At first glance it could appear that Peter is requiring water baptism for the forgiveness of sins, but this would contradict numerous texts that speak of salvation by God’s grace alone. Even in chapter 3, in his very next sermon, Peter speaks of repentance without requiring baptism (v. 19). Probably, verse 38 forms a chiasm (A. B. B. A.), in which repentance is linked with forgiveness and baptism with the name of Jesus. “The gift of the Holy Spirit” does not refer to a specific spiritual gift, as in Paul’s lists of charisms (teaching, prophecy, giving, etc.). Instead it employs an appositional genitive—the gift “which is” the Spirit himself. As in verse 22, Peter again stresses that his offer is for everyone—“for you and your children” (v. 39)—both the current Jewish generation and their offspring—as well as to “all who are far off”—presumably implying Gentiles as well as Jews.

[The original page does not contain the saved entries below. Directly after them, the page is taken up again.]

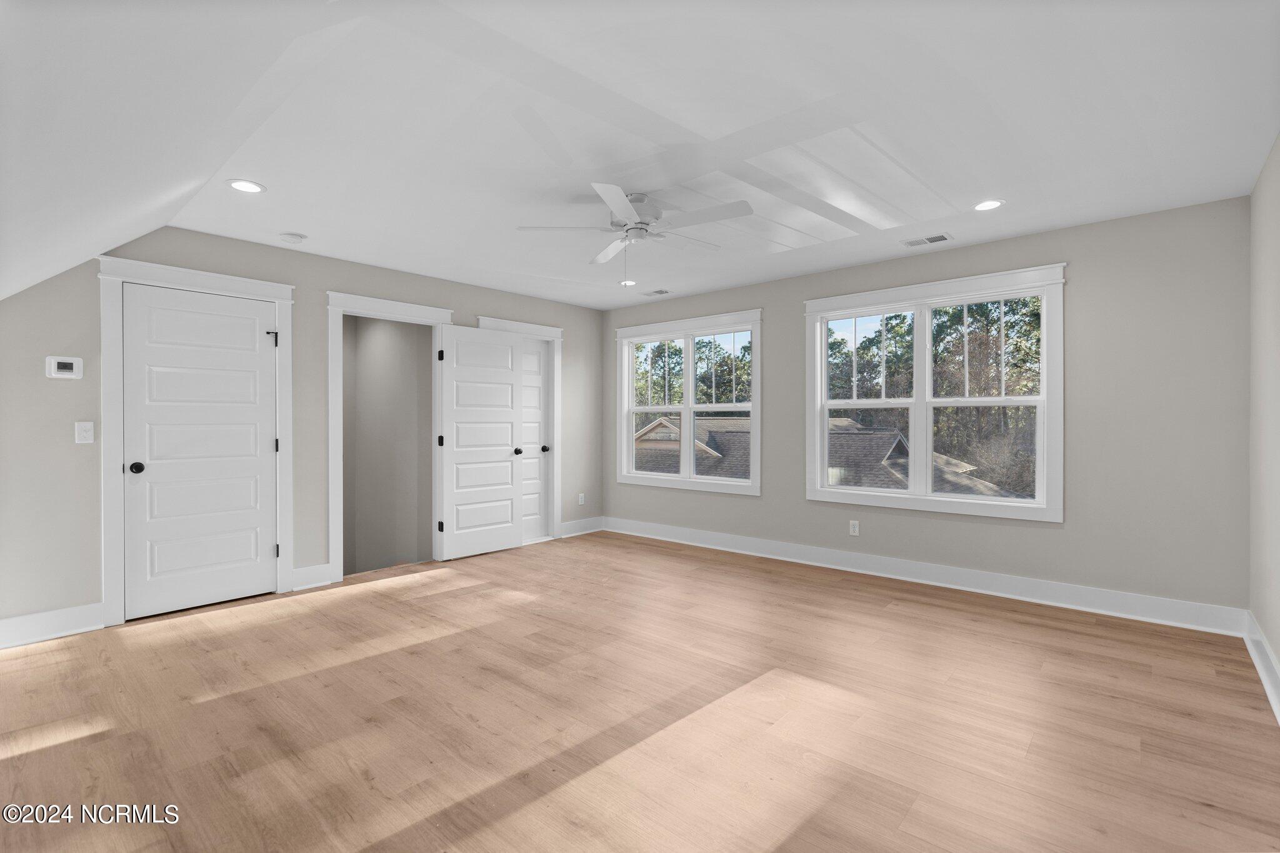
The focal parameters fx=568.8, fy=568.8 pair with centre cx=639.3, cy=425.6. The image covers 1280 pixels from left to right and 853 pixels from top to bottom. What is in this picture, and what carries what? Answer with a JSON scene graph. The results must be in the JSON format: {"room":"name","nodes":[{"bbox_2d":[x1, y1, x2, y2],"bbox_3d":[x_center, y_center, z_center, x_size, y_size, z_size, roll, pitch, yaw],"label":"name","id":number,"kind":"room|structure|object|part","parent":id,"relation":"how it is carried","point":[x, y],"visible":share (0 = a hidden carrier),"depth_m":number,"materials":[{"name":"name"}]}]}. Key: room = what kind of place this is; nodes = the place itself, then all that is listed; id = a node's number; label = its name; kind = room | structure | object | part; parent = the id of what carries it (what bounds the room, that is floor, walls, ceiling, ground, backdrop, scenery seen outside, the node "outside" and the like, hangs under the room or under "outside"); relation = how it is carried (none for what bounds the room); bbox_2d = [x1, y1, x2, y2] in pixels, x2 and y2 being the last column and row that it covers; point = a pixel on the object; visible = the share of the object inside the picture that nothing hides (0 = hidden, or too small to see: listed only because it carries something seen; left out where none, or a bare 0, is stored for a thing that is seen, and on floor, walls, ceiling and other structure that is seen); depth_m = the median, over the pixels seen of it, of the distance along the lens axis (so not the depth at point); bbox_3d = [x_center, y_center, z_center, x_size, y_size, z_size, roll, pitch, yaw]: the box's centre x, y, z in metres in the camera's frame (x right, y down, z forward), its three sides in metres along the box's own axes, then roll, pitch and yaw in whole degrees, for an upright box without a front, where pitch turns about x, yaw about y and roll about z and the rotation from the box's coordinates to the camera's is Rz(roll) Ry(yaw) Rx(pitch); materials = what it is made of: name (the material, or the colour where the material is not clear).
{"room":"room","nodes":[
{"label":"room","id":0,"kind":"room"},
{"bbox_2d":[0,226,606,640],"bbox_3d":[-2.162,-0.040,4.531,0.130,2.503,5.308,0,0,41],"label":"left wall","id":1,"kind":"structure","parent":0,"point":[482,302],"depth_m":3.48,"materials":[{"name":"grey paint"}]},
{"bbox_2d":[0,602,104,649],"bbox_3d":[-3.485,1.113,2.966,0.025,0.149,1.007,0,0,41],"label":"baseboard","id":2,"kind":"structure","parent":1,"relation":"attached to","point":[66,612],"depth_m":3.17,"materials":[{"name":"white paint"}]},
{"bbox_2d":[45,355,83,378],"bbox_3d":[-3.251,-0.330,3.213,0.030,0.123,0.143,0,0,41],"label":"thermostat","id":3,"kind":"object","parent":1,"relation":"attached to","point":[69,374],"visible":0.99,"depth_m":3.20,"materials":[{"name":"white plastic"}]},
{"bbox_2d":[75,420,94,443],"bbox_3d":[-3.183,0.038,3.263,0.017,0.120,0.073,0,0,41],"label":"light switch","id":4,"kind":"object","parent":1,"relation":"attached to","point":[84,434],"visible":0.98,"depth_m":3.26,"materials":[{"name":"white plastic"}]},
{"bbox_2d":[98,258,295,627],"bbox_3d":[-2.879,0.088,3.755,0.156,2.190,1.025,0,0,41],"label":"door frame","id":5,"kind":"structure","parent":1,"relation":"attached to","point":[279,299],"depth_m":3.44,"materials":[{"name":"white paint"}]},
{"bbox_2d":[120,280,278,621],"bbox_3d":[-2.834,0.159,3.708,0.131,2.027,0.806,0,0,41],"label":"white door","id":6,"kind":"structure","parent":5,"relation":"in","point":[254,347],"depth_m":3.68,"materials":[{"name":"white paint"}]},
{"bbox_3d":[-3.076,0.260,3.502,0.074,0.068,0.071,0,0,41],"label":"doorknob","id":7,"kind":"part","parent":6,"relation":"part of","materials":[{"name":"black metal"}]},
{"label":"hinge","id":8,"kind":"part","parent":5,"relation":"part of","materials":[{"name":"black metal"}]},
{"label":"hinge","id":9,"kind":"part","parent":5,"relation":"part of","materials":[{"name":"black metal"}]},
{"bbox_2d":[291,562,333,590],"bbox_3d":[-2.402,1.104,4.164,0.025,0.149,0.268,0,0,41],"label":"baseboard","id":10,"kind":"structure","parent":1,"relation":"attached to","point":[319,578],"depth_m":4.16,"materials":[{"name":"white paint"}]},
{"bbox_2d":[325,292,452,583],"bbox_3d":[-2.047,0.085,4.687,0.171,2.187,1.027,0,0,41],"label":"door frame","id":11,"kind":"structure","parent":1,"relation":"attached to","point":[332,449],"depth_m":4.37,"materials":[{"name":"white paint"}]},
{"bbox_2d":[438,323,523,559],"bbox_3d":[-1.411,0.147,5.145,0.149,2.031,0.781,0,0,41],"label":"open door","id":12,"kind":"structure","parent":11,"relation":"attached to","point":[509,347],"depth_m":5.11,"materials":[{"name":"white paint"}]},
{"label":"hinge","id":13,"kind":"part","parent":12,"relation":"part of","materials":[{"name":"black metal"}]},
{"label":"hinge","id":14,"kind":"part","parent":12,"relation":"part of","materials":[{"name":"black metal"}]},
{"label":"hinge","id":15,"kind":"part","parent":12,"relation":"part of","materials":[{"name":"black metal"}]},
{"bbox_3d":[-1.156,0.244,5.361,0.090,0.068,0.072,0,0,41],"label":"knob","id":16,"kind":"part","parent":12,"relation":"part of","materials":[{"name":"black metal"}]},
{"bbox_2d":[475,317,563,540],"bbox_3d":[-1.178,0.081,5.610,0.164,2.179,1.009,0,0,41],"label":"door frame","id":17,"kind":"structure","parent":1,"relation":"attached to","point":[557,332],"depth_m":5.87,"materials":[{"name":"white paint"}]},
{"bbox_2d":[519,337,549,541],"bbox_3d":[-1.172,0.144,5.668,0.112,2.030,0.715,0,0,41],"label":"closet door","id":18,"kind":"structure","parent":17,"relation":"in","point":[537,354],"depth_m":5.82,"materials":[{"name":"white paint"}]},
{"bbox_3d":[-0.960,0.239,5.773,0.074,0.066,0.072,0,0,41],"label":"knob","id":19,"kind":"part","parent":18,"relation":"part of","materials":[{"name":"black metal"}]},
{"bbox_2d":[577,493,585,505],"bbox_3d":[-0.630,0.799,6.171,0.011,0.122,0.074,0,0,41],"label":"wall socket","id":20,"kind":"object","parent":1,"relation":"attached to","point":[579,500],"visible":0.99,"depth_m":6.17,"materials":[{"name":"white plastic"}]},
{"bbox_2d":[560,516,604,536],"bbox_3d":[-0.630,1.090,6.147,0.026,0.142,0.669,0,0,41],"label":"baseboard","id":21,"kind":"structure","parent":1,"relation":"attached to","point":[574,525],"depth_m":6.14,"materials":[{"name":"white paint"}]},
{"bbox_2d":[342,315,433,575],"bbox_3d":[-2.698,0.890,5.541,2.074,4.739,0.719,0,0,41],"label":"stairwell wall","id":22,"kind":"structure","parent":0,"point":[382,344],"depth_m":5.68,"materials":[{"name":"grey paint"}]},
{"bbox_2d":[0,528,1279,852],"bbox_3d":[-0.411,1.251,3.037,5.784,0.136,5.683,0,0,41],"label":"floor","id":23,"kind":"structure","parent":0,"point":[1008,625],"depth_m":2.30,"materials":[{"name":"brown wood"}]},
{"bbox_2d":[1,0,1279,311],"bbox_3d":[0.130,-1.309,3.122,5.245,0.132,4.542,0,0,41],"label":"ceiling","id":24,"kind":"structure","parent":0,"point":[973,187],"depth_m":2.36,"materials":[{"name":"white paint"}]},
{"bbox_2d":[226,178,265,193],"bbox_3d":[-2.066,-1.256,2.985,0.183,0.007,0.183,0,0,41],"label":"recessed light","id":25,"kind":"object","parent":24,"relation":"in","point":[244,185],"visible":0.98,"depth_m":2.98,"materials":[{"name":"white"}]},
{"bbox_2d":[278,231,306,242],"bbox_3d":[-2.290,-1.236,3.754,0.141,0.040,0.142,0,0,41],"label":"smoke detector","id":26,"kind":"object","parent":24,"relation":"attached to","point":[291,237],"visible":0.98,"depth_m":3.72,"materials":[{"name":"white plastic"}]},
{"bbox_2d":[618,278,637,286],"bbox_3d":[-0.106,-1.274,5.081,0.182,0.007,0.182,0,0,41],"label":"recessed light","id":27,"kind":"object","parent":24,"relation":"in","point":[627,282],"visible":0.92,"depth_m":5.07,"materials":[{"name":"white"}]},
{"bbox_2d":[518,182,750,273],"bbox_3d":[0.023,-0.999,3.194,1.244,0.541,1.240,0,0,41],"label":"ceiling fan","id":28,"kind":"object","parent":24,"relation":"hanging from","point":[629,212],"visible":0.99,"depth_m":3.10,"materials":[{"name":"white metal"}]},
{"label":"motor housing","id":29,"kind":"part","parent":28,"relation":"part of","materials":[{"name":"white metal"}]},
{"bbox_2d":[643,288,671,296],"bbox_3d":[0.163,-1.268,5.425,0.266,0.009,0.156,0,0,41],"label":"ceiling vent","id":30,"kind":"object","parent":24,"relation":"in","point":[660,292],"visible":0.99,"depth_m":5.41,"materials":[{"name":"white metal"}]},
{"bbox_2d":[901,232,953,247],"bbox_3d":[1.958,-1.261,3.874,0.290,0.009,0.164,0,0,41],"label":"ceiling vent","id":31,"kind":"object","parent":24,"relation":"in","point":[942,237],"visible":0.99,"depth_m":3.86,"materials":[{"name":"white metal"}]},
{"bbox_2d":[972,199,1004,211],"bbox_3d":[2.010,-1.272,3.286,0.182,0.007,0.182,0,0,41],"label":"recessed light","id":32,"kind":"object","parent":24,"relation":"in","point":[980,207],"visible":0.98,"depth_m":3.28,"materials":[{"name":"white"}]},
{"bbox_2d":[600,192,1249,620],"bbox_3d":[1.523,-0.064,4.866,5.309,2.473,0.151,0,0,41],"label":"back wall","id":33,"kind":"structure","parent":0,"point":[770,503],"depth_m":3.55,"materials":[{"name":"grey paint"}]},
{"bbox_2d":[614,310,761,495],"bbox_3d":[0.454,-0.215,5.739,1.812,1.682,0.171,0,0,41],"label":"window","id":34,"kind":"structure","parent":33,"relation":"in","point":[752,486],"depth_m":5.69,"materials":[{"name":"white"}]},
{"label":"sash","id":35,"kind":"part","parent":34,"relation":"part of","materials":[{"name":"white plastic"}]},
{"bbox_2d":[848,519,859,535],"bbox_3d":[1.732,0.822,4.591,0.072,0.117,0.009,0,0,41],"label":"wall socket","id":36,"kind":"object","parent":33,"relation":"attached to","point":[855,528],"visible":0.99,"depth_m":4.59,"materials":[{"name":"white plastic"}]},
{"bbox_2d":[602,516,1246,636],"bbox_3d":[1.491,1.098,4.799,4.971,0.142,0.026,0,0,41],"label":"baseboard","id":37,"kind":"structure","parent":33,"relation":"attached to","point":[720,548],"depth_m":4.01,"materials":[{"name":"white paint"}]},
{"bbox_2d":[803,261,1065,521],"bbox_3d":[2.121,-0.210,4.312,1.804,1.692,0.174,0,0,41],"label":"double window","id":38,"kind":"structure","parent":33,"relation":"in","point":[825,314],"depth_m":4.21,"materials":[{"name":"white"}]},
{"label":"sash","id":39,"kind":"part","parent":38,"relation":"part of","materials":[{"name":"white plastic"}]},
{"bbox_2d":[1248,132,1279,710],"bbox_3d":[1.755,-0.054,1.212,0.140,2.487,5.154,0,0,41],"label":"right wall","id":40,"kind":"structure","parent":0,"point":[1275,647],"depth_m":2.71,"materials":[{"name":"paint"}]},
{"bbox_2d":[1243,611,1279,721],"bbox_3d":[1.659,1.108,1.237,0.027,0.148,5.127,0,0,41],"label":"baseboard","id":41,"kind":"structure","parent":40,"relation":"attached to","point":[1255,662],"depth_m":2.64,"materials":[{"name":"white paint"}]},
{"label":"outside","id":42,"kind":"structure","parent":0,"visible":0},
{"label":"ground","id":43,"kind":"structure","parent":42,"visible":0},
{"bbox_2d":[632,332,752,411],"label":"tree","id":44,"kind":"object","parent":43,"relation":"on","point":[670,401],"visible":0.26,"materials":[{"name":"green plant"}]},
{"bbox_2d":[636,414,1024,499],"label":"neighboring house","id":45,"kind":"structure","parent":43,"relation":"on","point":[867,434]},
{"bbox_2d":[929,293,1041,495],"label":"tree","id":46,"kind":"object","parent":43,"relation":"on","point":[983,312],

Communal Sharing (2:42-47)
The final paragraph of Acts 2 depicts the initial organization of those who responded to Peter’s invitation and joined the 120 (vv. 42-47). Verse 42 is regularly cited as the earliest description of four central elements in Christian worship, which should characterize the church as it gathers in any time and place: preaching or teaching God’s word, fellowship, the Lord’s Supper (Communion or the Eucharist) and prayer. Fellowship is then further unpacked in verses 43-47 as far more than simply small talk over a meal! Rather, it involves communal sharing, particularly of one’s material possessions. The imperfect tenses throughout these verses suggest a process of sharing, not a once-for-all, absolute renunciation of personal goods. This is not the modern system of contemporary communism, which is atheistic and coercive. The disciples pooled their resources out of love for God and one another in an entirely voluntary manner. At the same time, verse 45 does provide the foundation for the first half of Marx’s famous manifesto—“to each according to his need.” The other half will also appear in Acts—in 11:29 (see below, p. 46).
God’s people should share with the poor and needy in their midst! Nor does this paragraph permit the interpretation that these practices were a mistake (based on the idea that the church’s later poverty could have been avoided had it not given its money away). Luke, as narrator, makes clear that God approves of this scheme by concluding the passage stressing that God “added to their numbers daily those who were being saved.”